Saved entries:
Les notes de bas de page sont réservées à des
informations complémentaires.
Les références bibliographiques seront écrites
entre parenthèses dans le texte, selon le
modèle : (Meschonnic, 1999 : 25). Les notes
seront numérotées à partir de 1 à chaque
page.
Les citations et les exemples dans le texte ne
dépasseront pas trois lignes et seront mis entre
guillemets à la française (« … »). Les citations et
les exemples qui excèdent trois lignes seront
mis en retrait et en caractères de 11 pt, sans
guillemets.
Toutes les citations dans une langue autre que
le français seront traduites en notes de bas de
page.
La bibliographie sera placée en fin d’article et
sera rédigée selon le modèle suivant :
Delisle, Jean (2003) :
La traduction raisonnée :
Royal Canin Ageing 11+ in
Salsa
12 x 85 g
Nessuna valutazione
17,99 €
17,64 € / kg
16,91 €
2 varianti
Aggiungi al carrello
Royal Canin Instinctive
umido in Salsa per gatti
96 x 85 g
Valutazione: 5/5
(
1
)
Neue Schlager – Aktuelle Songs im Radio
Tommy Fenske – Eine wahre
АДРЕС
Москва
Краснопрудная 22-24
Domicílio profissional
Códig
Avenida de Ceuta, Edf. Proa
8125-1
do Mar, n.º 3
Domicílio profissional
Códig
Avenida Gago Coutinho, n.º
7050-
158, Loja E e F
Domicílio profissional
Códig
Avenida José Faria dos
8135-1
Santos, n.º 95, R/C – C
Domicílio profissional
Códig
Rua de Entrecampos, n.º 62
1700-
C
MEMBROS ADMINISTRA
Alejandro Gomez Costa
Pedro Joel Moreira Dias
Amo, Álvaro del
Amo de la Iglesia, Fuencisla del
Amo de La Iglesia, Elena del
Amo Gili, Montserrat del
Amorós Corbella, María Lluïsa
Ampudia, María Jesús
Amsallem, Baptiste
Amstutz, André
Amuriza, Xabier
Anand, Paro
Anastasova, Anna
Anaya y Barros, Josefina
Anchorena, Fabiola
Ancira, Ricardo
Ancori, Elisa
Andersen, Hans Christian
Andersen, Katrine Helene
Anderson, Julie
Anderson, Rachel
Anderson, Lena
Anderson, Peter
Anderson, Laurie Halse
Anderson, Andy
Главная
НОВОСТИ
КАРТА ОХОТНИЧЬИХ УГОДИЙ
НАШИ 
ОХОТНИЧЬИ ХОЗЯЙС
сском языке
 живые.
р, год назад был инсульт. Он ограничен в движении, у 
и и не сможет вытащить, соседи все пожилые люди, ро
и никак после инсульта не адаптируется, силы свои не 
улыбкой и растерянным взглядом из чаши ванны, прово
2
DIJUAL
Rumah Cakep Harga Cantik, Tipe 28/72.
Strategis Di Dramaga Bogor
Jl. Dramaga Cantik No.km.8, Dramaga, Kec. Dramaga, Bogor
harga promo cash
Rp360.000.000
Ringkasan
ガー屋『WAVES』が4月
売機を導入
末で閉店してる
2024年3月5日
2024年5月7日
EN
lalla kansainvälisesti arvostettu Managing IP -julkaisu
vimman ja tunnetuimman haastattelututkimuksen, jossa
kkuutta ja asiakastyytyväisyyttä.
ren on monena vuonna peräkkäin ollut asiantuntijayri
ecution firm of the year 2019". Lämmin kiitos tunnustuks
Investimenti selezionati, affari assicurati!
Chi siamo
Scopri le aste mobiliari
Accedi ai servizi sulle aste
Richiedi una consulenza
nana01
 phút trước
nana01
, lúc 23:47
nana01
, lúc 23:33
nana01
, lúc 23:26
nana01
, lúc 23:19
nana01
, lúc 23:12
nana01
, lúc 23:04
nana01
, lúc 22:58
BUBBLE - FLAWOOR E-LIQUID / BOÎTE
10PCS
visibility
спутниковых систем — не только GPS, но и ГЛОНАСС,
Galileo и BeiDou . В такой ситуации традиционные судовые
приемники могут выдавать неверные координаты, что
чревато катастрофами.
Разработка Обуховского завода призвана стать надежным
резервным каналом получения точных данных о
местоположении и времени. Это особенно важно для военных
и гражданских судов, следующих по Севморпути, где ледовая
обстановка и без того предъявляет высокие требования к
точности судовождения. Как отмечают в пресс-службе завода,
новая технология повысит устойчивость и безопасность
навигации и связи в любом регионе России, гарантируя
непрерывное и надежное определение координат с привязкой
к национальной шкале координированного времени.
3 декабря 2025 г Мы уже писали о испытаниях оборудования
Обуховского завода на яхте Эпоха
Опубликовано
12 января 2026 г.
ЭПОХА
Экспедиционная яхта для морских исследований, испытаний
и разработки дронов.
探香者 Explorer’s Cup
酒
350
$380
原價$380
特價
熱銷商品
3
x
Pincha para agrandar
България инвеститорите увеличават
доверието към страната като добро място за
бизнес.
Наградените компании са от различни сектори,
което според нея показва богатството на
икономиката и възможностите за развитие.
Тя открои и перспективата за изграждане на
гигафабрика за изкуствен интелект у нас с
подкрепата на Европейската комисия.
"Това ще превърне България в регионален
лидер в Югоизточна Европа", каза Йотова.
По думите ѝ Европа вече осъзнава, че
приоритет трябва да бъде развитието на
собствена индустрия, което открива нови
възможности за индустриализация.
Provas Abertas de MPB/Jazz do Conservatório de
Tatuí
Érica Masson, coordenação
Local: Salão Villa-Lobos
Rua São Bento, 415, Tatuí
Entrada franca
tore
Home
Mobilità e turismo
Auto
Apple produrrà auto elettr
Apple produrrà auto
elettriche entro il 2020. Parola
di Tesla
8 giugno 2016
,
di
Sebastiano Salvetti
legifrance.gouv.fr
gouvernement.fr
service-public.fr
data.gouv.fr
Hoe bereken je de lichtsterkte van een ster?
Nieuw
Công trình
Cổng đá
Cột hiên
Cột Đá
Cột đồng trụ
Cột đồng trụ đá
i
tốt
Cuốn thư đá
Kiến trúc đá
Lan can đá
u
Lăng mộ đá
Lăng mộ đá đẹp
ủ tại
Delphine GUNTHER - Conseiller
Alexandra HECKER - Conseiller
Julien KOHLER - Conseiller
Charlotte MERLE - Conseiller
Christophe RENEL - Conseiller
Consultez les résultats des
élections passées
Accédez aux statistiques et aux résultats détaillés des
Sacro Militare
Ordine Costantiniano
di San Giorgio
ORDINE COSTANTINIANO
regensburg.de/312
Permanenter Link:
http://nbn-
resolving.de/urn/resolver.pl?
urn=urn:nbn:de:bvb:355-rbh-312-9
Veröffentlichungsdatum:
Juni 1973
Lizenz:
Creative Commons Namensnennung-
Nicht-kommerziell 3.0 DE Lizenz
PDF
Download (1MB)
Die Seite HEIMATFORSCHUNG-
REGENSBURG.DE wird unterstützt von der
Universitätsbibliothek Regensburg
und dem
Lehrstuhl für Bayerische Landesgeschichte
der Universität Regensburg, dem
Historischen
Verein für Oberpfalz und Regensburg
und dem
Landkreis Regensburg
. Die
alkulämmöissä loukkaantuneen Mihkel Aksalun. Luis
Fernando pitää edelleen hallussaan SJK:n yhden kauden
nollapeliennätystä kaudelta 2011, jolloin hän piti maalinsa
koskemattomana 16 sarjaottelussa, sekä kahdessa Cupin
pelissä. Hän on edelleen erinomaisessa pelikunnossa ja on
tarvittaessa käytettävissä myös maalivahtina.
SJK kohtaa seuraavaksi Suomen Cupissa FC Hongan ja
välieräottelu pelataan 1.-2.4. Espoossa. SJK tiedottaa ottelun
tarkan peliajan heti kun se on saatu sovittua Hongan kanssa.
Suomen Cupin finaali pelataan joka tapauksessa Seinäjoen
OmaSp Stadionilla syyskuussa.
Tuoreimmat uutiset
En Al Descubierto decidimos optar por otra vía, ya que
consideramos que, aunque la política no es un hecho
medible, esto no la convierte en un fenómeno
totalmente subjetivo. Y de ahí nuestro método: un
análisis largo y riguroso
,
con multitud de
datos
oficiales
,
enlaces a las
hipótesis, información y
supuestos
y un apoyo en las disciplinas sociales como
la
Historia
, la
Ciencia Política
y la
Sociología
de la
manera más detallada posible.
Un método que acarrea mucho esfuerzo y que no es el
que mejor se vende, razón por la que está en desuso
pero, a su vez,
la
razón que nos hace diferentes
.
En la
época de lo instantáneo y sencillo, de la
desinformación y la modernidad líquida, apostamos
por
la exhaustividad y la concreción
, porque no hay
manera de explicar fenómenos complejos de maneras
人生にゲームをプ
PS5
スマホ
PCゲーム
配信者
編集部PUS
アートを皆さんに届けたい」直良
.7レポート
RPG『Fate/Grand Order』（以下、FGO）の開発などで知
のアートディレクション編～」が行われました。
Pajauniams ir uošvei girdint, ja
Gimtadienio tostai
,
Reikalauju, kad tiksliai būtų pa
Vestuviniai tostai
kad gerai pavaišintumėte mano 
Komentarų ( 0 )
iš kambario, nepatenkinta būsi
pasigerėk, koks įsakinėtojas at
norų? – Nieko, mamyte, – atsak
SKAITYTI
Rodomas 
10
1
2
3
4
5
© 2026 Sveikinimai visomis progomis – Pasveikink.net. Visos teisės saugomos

Problem to work on:
Can you output the lines from the start of the entries through the line containing "Toutes les citations" as a Markdown table, with the columns No. for the row number and Line for the text, skipping any blank lines?

Your response:
| No. | Line |
|---|---|
| 1 | Les notes de bas de page sont réservées à des |
| 2 | informations complémentaires. |
| 3 | Les références bibliographiques seront écrites |
| 4 | entre parenthèses dans le texte, selon le |
| 5 | modèle : (Meschonnic, 1999 : 25). Les notes |
| 6 | seront numérotées à partir de 1 à chaque |
| 7 | page. |
| 8 | Les citations et les exemples dans le texte ne |
| 9 | dépasseront pas trois lignes et seront mis entre |
| 10 | guillemets à la française (« … »). Les citations et |
| 11 | les exemples qui excèdent trois lignes seront |
| 12 | mis en retrait et en caractères de 11 pt, sans |
| 13 | guillemets. |
| 14 | Toutes les citations dans une langue autre que |